Revolutionary Museum Director to Display the Cultural Preservation of Salvadorans

When a country is terrorized by war, its people and history are sometimes forgotten. In an effort to preserve El Salvador’s historic memory, Carlos Henríquez Consalvi — a Venezuelan author, journalist, radio maker and museum director — created the Museum of World and Image (Museo de la Palabra y la Imagen) (MPI) after the Salvadoran civil war.

Venezuelan author, journalist, radio maker and museum director Carlos Henríquez Consalvi will host a presentation at CSUN. Photo credit: Oviatt Library

Venezuelan author, journalist, radio maker and museum director Carlos Henríquez Consalvi will host a presentation at CSUN.
Photo credit: Oviatt Library

Consalvi will give a presentation displaying documents, images and videos from the MPI to California State University, Northridge students on Friday, April 6, from 2 to 4 p.m. in Delmar T. Oviatt Library’s Jack & Florence Ferman Presentation Room. The library is located in the center of campus, located at 18111 Nordhoff St. The public is invited to attend the event.

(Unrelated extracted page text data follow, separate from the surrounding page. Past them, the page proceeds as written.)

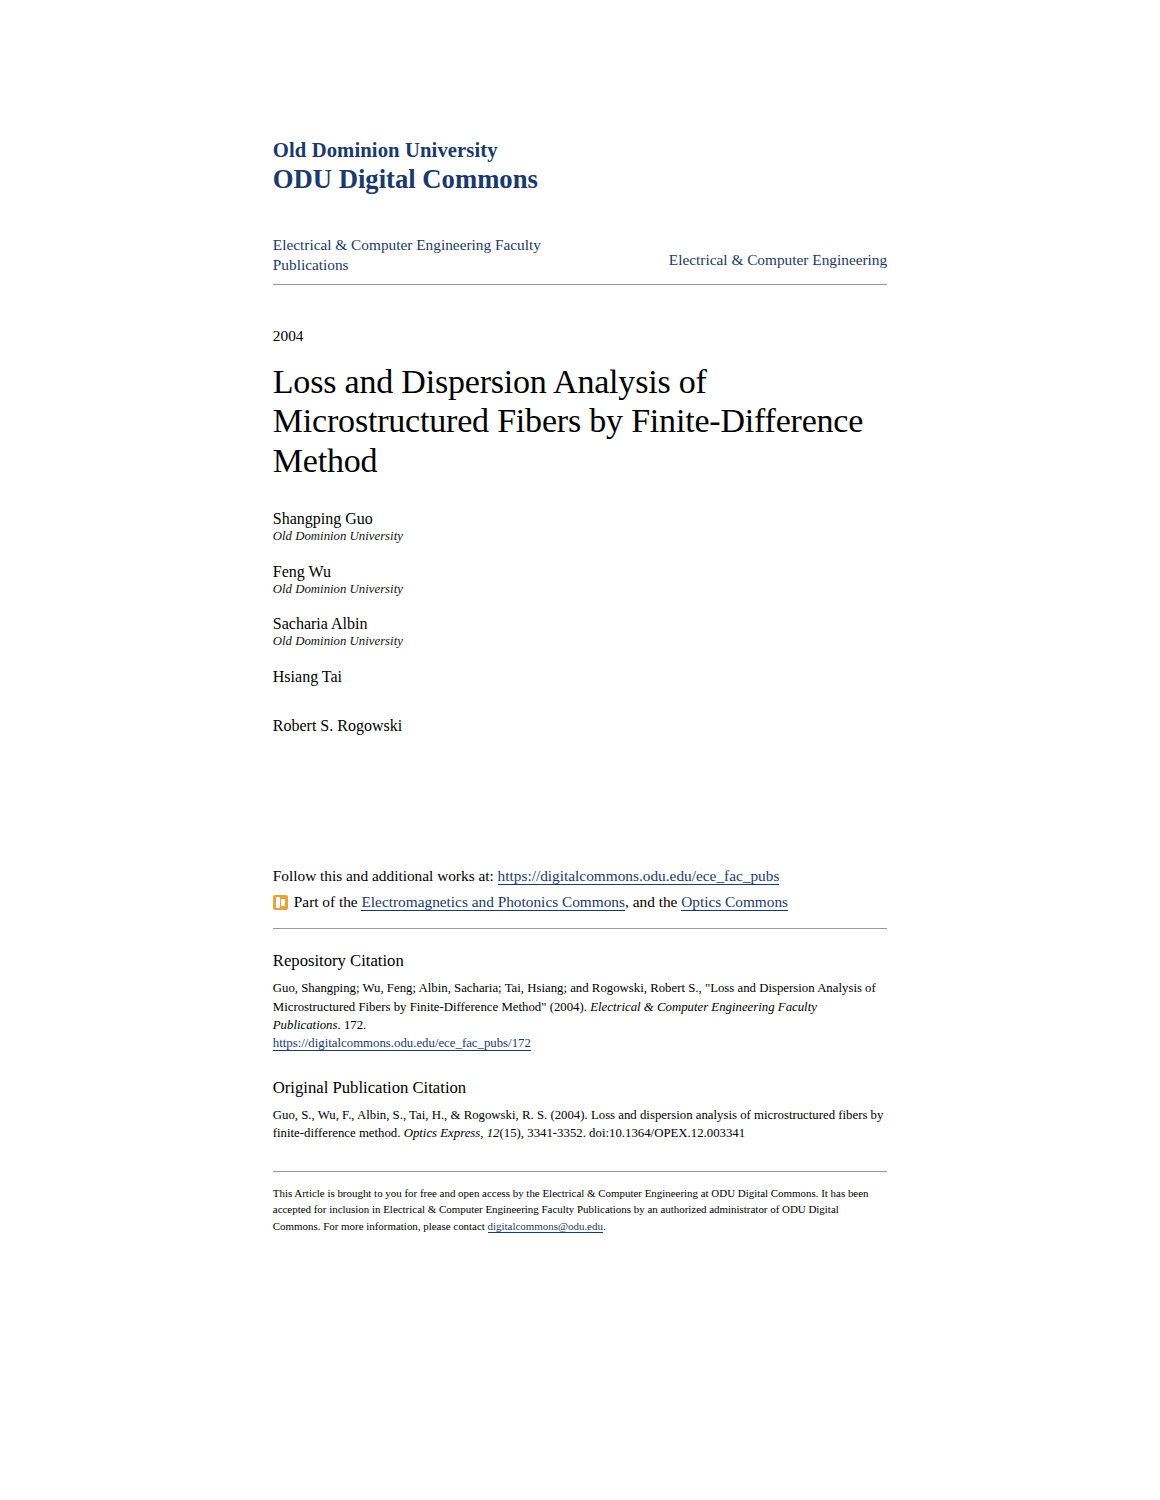Old Dominion University
ODU Digital Commons
Electrical & Computer Engineering Faculty Publications
Electrical & Computer Engineering
2004
Loss and Dispersion Analysis of Microstructured Fibers by Finite-Difference Method
Shangping Guo
Old Dominion University
Feng Wu
Old Dominion University
Sacharia Albin
Old Dominion University
Hsiang Tai
Robert S. Rogowski
Follow this and additional works at: https://digitalcommons.odu.edu/ece_fac_pubs
Part of the Electromagnetics and Photonics Commons, and the Optics Commons
Repository Citation
Guo, Shangping; Wu, Feng; Albin, Sacharia; Tai, Hsiang; and Rogowski, Robert S., "Loss and Dispersion Analysis of Microstructured Fibers by Finite-Difference Method" (2004). Electrical & Computer Engineering Faculty Publications. 172.
https://digitalcommons.odu.edu/ece_fac_pubs/172
Original Publication Citation
Guo, S., Wu, F., Albin, S., Tai, H., & Rogowski, R. S. (2004). Loss and dispersion analysis of microstructured fibers by finite-difference method. Optics Express, 12(15), 3341-3352. doi:10.1364/OPEX.12.003341
This Article is brought to you for free and open access by the Electrical & Computer Engineering at ODU Digital Commons. It has been accepted for inclusion in Electrical & Computer Engineering Faculty Publications by an authorized administrator of ODU Digital Commons. For more information, please contact digitalcommons@odu.edu.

“Since the time of the war, Consalvi has worked to inform the population about what was happening in spite of the censorship,” said Central American Studies professor Beatriz Cortez. “He established the Museum of World and Image after the war ended to build memory so that people could remember what happened.”

During the war, Consalvi went by the alias, Santiago, and established the radio station Radio Venceremos (We Shall Overcome Radio) — an underground radio station that broadcasted news and educational programs from the warzone within the mountains in Morazán, El.

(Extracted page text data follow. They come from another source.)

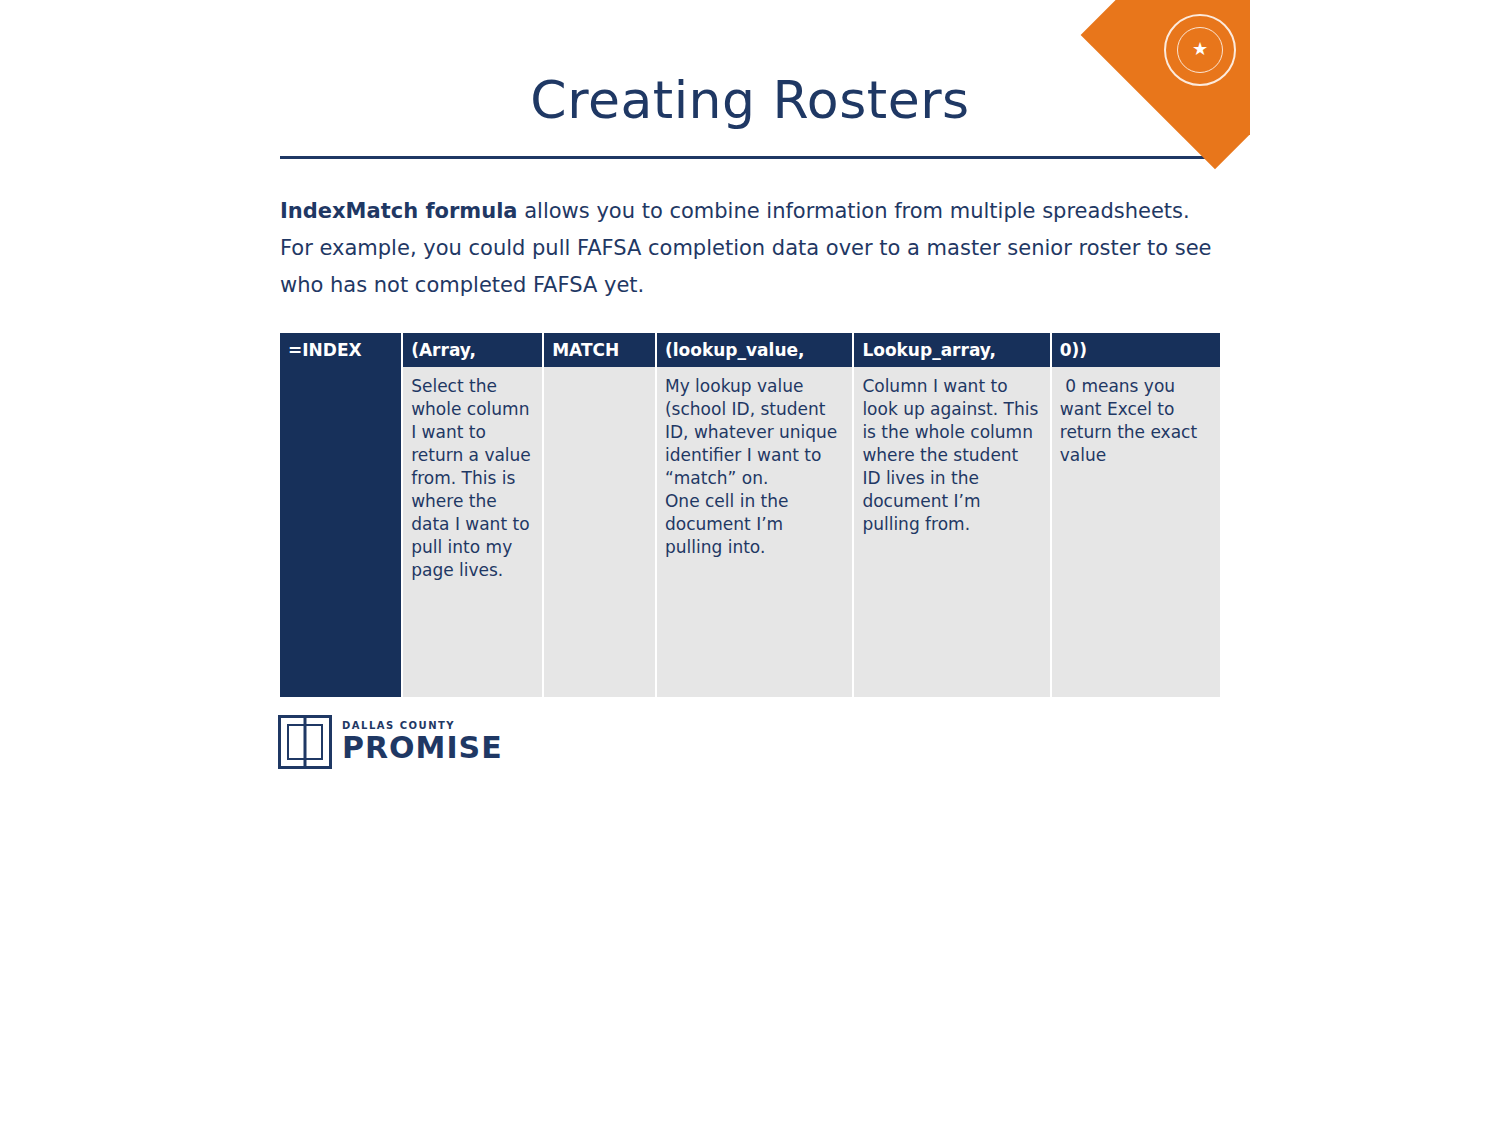★
Creating Rosters
IndexMatch formula allows you to combine information from multiple spreadsheets. For example, you could pull FAFSA completion data over to a master senior roster to see who has not completed FAFSA yet.
| =INDEX | (Array, | MATCH | (lookup_value, | Lookup_array, | 0)) |
| --- | --- | --- | --- | --- | --- |
| | Select the whole column I want to return a value from. This is where the data I want to pull into my page lives. | | My lookup value (school ID, student ID, whatever unique identifier I want to “match” on. One cell in the document I’m pulling into. | Column I want to look up against. This is the whole column where the student ID lives in the document I’m pulling from. | 0 means you want Excel to return the exact value |
DALLAS COUNTY PROMISE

After the war, Consalvi established MPI, which holds the complete Radio Venceremos archive, more than 50,000 photographs, documents and personal testimonies of the civil war in El Salvador. The museum highlights the role of memory, social justice, human rights and non-official histories.

At the event, Consalvi also will discuss history, memory, and identity, as well as how diaspora — the dispersion of people from their original homeland — affected people in the past and present.

“I think it’s really important that he is coming here once more to have a conversation with us,” said Cortez. “Salvadorans that are part of diaspora need to be part of the historical memory of the war and immigration.”

Consalvi received the Prince Claus Award for outstanding achievements in the field of culture and development. He was a member of the United Nations Educational, Scientific and Cultural Organisation’s Memory of the World Programme Committee for Latin America (MOWLAC) from 2014–2017.

The event is co‐sponsored by the Oviatt Library, Mike Curb College of Arts, Media, and Communication Distinguished Speaker Series, the Department of Central American Studies, and the Department of Journalism.